Конец разговора о Чехове (из переписки)
Театр, точнее, понимание сцены, во времена Чехова было другим. МХТ только начинал реформу трактовки сценического пространства, да ещё с перегибами вроде звуков коростелей и лягушек в августе. Чехову и в голову не пришло бы, что его пьесы будут ставить на площадках, лишь отдалённо напоминающих сцену в современных ему театрах. Поэтому в театре сейчас очень вольно обходятся с авторским экспозициями в каждом акте его «больших» пьес. А для литературоведения и закулисное пространство, и запахи, и описание места и времени действия справедливо имеют до сих пор важное значение и являются предметом исследования. Согласитесь, что анализ аромасферы в пьесах Чехова к театру имеет очень опосредованное отношение (кстати, статья интересная, я бы добавил, что некоторые запахи у самого Чехова вызывали совершенно определённые ассоциации, связанные с его таганрогским детством и первыми годами литературного подёнщичества в Москве, это есть в его письмах и воспоминаниях семьи Чехова).
Я взялся за развёрнутый ответ на Вашу первую публикацию, потому что захотел ответить самому себе на вопросы, на которые я не находил ответа во ВСЕХ литературоведческих исследованиях Чехова (включая и лучшие из них, вроде «Поэтики Чехова» Александра Чудакова). Я вслед за Чеховым наивно предполагаю, что пьеса, если написана, ДОЛЖНА ставиться. Знаю по воспоминаниям друзей это трагическое и потерянное состояние Вампилова, который несколько лет прожил в Москве, ходя в «наших замечательных молодых драматургах» - но ни одна пьеса не была принята к постановке. Так и уехал из Москвы не солоно хлебавши. Да и у Володина сценическая судьба была не проще. У драматургов чеховского типа вообще более сложный путь на сцену. И дело не в театральной цензуре, Главлите и тп, а в том, что их пьесы в обывательском понимании вообще не сценичны. У меня такое ощущение, что сейчас Чехова ставят режиссёры-обыватели (как пример – «Дядя Ваня» в Театре Вахтангова). Они пытаются придать его пьесам тот характер, который Чехову несвойственен вовсе. Но это – временное. Когда зал сможет заполнять другая публика, близкая к прежней, «уехавшей из страны по своей или чужой воле», а не нувориши, попсовая молодёжь и стёбанутая «интеллигенция», появятся вновь и Эфросы, и Товстоноговы, и актёры с глазами не-убийц. Судя по некоторым спектаклям, «чеховское» неистребимо теплится в некоторых театрах и актёрах. Но пиар на таких спектаклях в наше время не сделаешь.

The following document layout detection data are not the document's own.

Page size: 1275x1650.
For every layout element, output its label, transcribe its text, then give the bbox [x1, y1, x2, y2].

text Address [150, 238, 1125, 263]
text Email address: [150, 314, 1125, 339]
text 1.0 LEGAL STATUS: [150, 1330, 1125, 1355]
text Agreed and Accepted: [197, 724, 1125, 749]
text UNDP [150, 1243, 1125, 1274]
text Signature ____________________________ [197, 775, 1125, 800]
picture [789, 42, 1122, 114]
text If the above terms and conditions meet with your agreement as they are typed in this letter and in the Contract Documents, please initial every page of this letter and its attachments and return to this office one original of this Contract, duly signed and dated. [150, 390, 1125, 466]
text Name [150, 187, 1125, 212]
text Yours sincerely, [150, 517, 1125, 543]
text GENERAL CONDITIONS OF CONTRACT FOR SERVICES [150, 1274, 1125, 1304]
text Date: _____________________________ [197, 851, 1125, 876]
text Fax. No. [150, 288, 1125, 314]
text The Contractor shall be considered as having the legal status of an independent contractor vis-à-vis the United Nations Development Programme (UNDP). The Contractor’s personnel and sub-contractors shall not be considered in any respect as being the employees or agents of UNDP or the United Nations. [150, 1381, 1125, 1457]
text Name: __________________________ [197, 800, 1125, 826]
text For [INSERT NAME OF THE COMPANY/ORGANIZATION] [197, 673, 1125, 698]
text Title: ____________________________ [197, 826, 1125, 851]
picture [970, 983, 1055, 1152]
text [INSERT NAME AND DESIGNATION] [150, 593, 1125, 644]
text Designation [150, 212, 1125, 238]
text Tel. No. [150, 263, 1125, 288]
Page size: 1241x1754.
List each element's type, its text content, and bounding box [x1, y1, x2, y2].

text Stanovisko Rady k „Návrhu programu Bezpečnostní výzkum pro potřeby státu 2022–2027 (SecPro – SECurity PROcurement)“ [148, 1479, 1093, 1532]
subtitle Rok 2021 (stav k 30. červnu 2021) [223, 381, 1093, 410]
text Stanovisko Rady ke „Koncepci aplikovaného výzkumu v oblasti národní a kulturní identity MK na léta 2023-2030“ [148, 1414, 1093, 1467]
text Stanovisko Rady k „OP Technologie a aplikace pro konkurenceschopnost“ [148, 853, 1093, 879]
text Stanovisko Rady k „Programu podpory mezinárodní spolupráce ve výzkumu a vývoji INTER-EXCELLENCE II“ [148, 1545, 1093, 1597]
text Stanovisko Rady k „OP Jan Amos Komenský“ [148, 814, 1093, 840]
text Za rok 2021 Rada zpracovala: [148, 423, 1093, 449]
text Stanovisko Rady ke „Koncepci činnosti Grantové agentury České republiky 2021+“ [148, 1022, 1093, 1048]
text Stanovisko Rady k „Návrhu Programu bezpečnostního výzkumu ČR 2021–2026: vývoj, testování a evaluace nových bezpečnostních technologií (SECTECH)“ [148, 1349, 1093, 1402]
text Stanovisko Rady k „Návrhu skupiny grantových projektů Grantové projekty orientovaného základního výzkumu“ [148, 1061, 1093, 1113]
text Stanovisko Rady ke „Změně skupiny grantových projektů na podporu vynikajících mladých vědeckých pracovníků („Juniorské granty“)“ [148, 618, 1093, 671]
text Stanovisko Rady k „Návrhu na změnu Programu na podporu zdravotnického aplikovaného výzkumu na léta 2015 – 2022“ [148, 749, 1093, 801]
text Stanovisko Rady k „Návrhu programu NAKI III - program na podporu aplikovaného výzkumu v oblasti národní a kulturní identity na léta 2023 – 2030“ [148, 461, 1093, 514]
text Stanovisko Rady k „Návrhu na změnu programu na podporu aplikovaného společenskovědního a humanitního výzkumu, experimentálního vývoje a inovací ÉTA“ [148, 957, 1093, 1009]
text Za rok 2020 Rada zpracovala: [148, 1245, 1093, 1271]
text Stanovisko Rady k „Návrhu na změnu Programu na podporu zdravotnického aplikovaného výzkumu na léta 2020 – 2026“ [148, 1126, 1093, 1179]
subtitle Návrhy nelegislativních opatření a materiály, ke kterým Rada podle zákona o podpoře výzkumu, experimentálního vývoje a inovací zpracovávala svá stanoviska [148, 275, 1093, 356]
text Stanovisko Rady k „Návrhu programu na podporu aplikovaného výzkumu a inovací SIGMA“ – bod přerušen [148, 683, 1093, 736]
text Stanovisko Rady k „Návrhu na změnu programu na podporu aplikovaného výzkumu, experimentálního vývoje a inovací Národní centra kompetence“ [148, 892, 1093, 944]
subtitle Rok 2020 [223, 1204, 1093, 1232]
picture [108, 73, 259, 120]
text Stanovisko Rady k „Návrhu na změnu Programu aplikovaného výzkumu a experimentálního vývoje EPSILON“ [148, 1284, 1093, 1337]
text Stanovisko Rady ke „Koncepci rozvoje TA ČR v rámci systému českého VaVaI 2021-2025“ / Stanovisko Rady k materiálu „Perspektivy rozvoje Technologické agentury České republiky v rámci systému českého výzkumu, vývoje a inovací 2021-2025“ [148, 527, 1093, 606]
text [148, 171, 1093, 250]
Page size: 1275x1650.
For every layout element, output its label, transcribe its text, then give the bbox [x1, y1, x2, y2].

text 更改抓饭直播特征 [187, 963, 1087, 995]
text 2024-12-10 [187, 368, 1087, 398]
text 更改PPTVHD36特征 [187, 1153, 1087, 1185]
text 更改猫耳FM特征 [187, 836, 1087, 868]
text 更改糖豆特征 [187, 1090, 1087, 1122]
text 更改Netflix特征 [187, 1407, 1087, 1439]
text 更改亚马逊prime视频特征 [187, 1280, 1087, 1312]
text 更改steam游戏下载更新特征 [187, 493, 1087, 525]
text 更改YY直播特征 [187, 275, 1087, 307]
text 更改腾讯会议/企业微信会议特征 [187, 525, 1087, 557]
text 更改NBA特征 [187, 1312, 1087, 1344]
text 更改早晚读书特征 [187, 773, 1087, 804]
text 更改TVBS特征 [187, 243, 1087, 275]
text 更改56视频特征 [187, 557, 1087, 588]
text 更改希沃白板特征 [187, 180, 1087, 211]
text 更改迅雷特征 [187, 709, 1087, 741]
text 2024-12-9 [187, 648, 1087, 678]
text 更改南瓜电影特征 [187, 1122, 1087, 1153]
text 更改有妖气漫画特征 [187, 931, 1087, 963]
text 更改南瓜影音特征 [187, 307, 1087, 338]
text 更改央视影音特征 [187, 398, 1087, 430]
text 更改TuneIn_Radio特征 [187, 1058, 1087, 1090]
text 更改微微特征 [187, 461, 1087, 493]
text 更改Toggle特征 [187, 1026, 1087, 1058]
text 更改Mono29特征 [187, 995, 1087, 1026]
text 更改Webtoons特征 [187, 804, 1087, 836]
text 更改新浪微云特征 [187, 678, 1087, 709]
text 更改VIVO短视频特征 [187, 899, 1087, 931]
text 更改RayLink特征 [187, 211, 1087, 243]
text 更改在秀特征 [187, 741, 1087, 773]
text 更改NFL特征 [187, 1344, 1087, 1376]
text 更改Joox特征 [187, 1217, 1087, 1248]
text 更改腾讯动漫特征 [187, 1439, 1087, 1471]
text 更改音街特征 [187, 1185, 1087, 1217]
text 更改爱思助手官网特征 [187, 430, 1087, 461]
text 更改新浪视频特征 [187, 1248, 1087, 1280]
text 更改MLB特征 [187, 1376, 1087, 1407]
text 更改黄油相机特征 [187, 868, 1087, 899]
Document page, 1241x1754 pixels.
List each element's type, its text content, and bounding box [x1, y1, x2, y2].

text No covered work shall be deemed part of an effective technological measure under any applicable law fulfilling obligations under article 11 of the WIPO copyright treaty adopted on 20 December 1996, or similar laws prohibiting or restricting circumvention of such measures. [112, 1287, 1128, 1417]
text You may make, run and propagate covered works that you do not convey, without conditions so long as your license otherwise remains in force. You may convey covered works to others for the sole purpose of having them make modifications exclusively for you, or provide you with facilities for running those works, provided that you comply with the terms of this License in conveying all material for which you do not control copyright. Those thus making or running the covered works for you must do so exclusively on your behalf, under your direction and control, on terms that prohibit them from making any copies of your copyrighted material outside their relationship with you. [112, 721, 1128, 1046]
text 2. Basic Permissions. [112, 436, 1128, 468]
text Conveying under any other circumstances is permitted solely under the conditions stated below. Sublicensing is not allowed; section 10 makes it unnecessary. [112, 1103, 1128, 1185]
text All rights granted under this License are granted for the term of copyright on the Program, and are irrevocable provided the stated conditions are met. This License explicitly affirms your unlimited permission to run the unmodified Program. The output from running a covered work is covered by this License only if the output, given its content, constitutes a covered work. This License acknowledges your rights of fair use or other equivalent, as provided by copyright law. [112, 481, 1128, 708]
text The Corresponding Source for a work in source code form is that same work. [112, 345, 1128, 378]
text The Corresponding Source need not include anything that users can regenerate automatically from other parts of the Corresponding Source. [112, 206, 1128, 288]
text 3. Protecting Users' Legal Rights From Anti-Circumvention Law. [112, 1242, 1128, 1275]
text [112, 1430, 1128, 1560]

Вы не должны обижаться, что я прервал дискуссию о театре Чехова. Это моя привычка вовремя остановится, если я или мой оппонент плохо слышат друг друга. Вы всё-таки при обсуждении театра Чехова остаётесь «слишком» литературоведом. А я, пытаясь объединить все четыре подхода, поневоле остаюсь «слишком» человеком театра и «слишком» автором.
* * *
Татьяна, одна Ваша фраза засела у меня, хочу ответить. Боюсь Вас разочаровать: немногие режиссёры читают литературоведческие исследования чего бы то ни было по пьесе, которую они собрались поставить. Разве что те, которые сами пишут книги, следы знания литературы о Чехове есть в книгах Эфроса и Товстоногова. Театроведы читают и знают. Но ведь они не практики, а чаще только критики, и редко хорошие. И, как правило, все, кто преподаёт, хорошо эрудированы. Но в самом театре, на репетициях речь об этом даже не заходит. А многие актёры даже текст-то пьесы впервые узнают во время читок за столом (где как принято). Хоть и кино, но: Смоктуновский прочитал «Гамлета» только когда его утвердили на роль. Где уж там литературоведческие исследования! Правда, и актёры бывают разные. Но, как правило, к чужому опыту в других театрах и трактовкам литературоведов актёры обращаются лишь после того, как хотя бы эскизно построен спектакль. А чаще избегают смотреть чужие трактовки роли. Многие работают только с выписанной своей ролью, куда часто лень вписывать даже ремарки: всё равно в мизансценах всё будет ясно (а иногда и не совпадать с ремарками автора). Экспозиции действий нужны художнику, но только как условное руководство к своему ТВОРЧЕСТВУ. Именно это слово является ключевым: и режиссёр, и художник, и музыкальный редактор (или композитор), и актёры занимаются творчеством, ПО-СВОЕМУ воссоздавая придуманную автором историю. Театр – это особый мир. Поэтому литературоведческие исследования важны для постижения произведения, но в первую очередь – как литературы. Сценическое действо может всё перевернуть. На один из примеров я намекнул: о никчёмности Серебрякова мы знаем только со слов Ивана Петровича, и если его представить обычным неудачником с амбициями, вся пьеса встанет с ног на голову. А оснований для этого в тексте пьесы достаточно. Хотя возможен и другой вариант: все они прекрасные люди, но вот не ужились вместе. Вариантов – вагон! И всё это – Чехов.
* * *
Обязательно почитайте! Серебряков везде чёрным цветом, а я с этим не согласен. Внешние обстоятельства его до срока завершившейся научной карьеры ни о чём не говорят. Гениального Пирогова ещё на памяти Чехова отправили в отставку, когда ему пошёл только пятый десяток. Я хотел играть Войницкого и Серебрякова попеременно. Но вот не случилось. Если Вы читали мои статьи в фотожурнале (не на Литсовете), я там с длинной бородой. Я готовился к внешнему образу Войницкого, но имел в виду и Серебрякова (я не любил грим). Да, он капризен, невыносим для окружающих, думает только о себе и своих болячках, но ведь это не повод считать его мерзавцем, о чём кричит Войницкий. У него своя трагедия, у Войницкого – своя, у Астрова, у Сони, у Елены Андреевны тоже свои. Когда у всех свои драмы и трагедии – какой уж тут лад в совместном житье! Авторские симпатии автора – на стороне Войницкого, Сони и Астрова, но ведь ни разу он не обмолвился об этом ни одной ремаркой. Удивительный писатель! Конечно, с такими своими взглядами я не укладывался ни в одну возможную концепцию тогдашних режиссёров (хотя мне очень был близок Войницкий Олега Басилашвили в БДТ).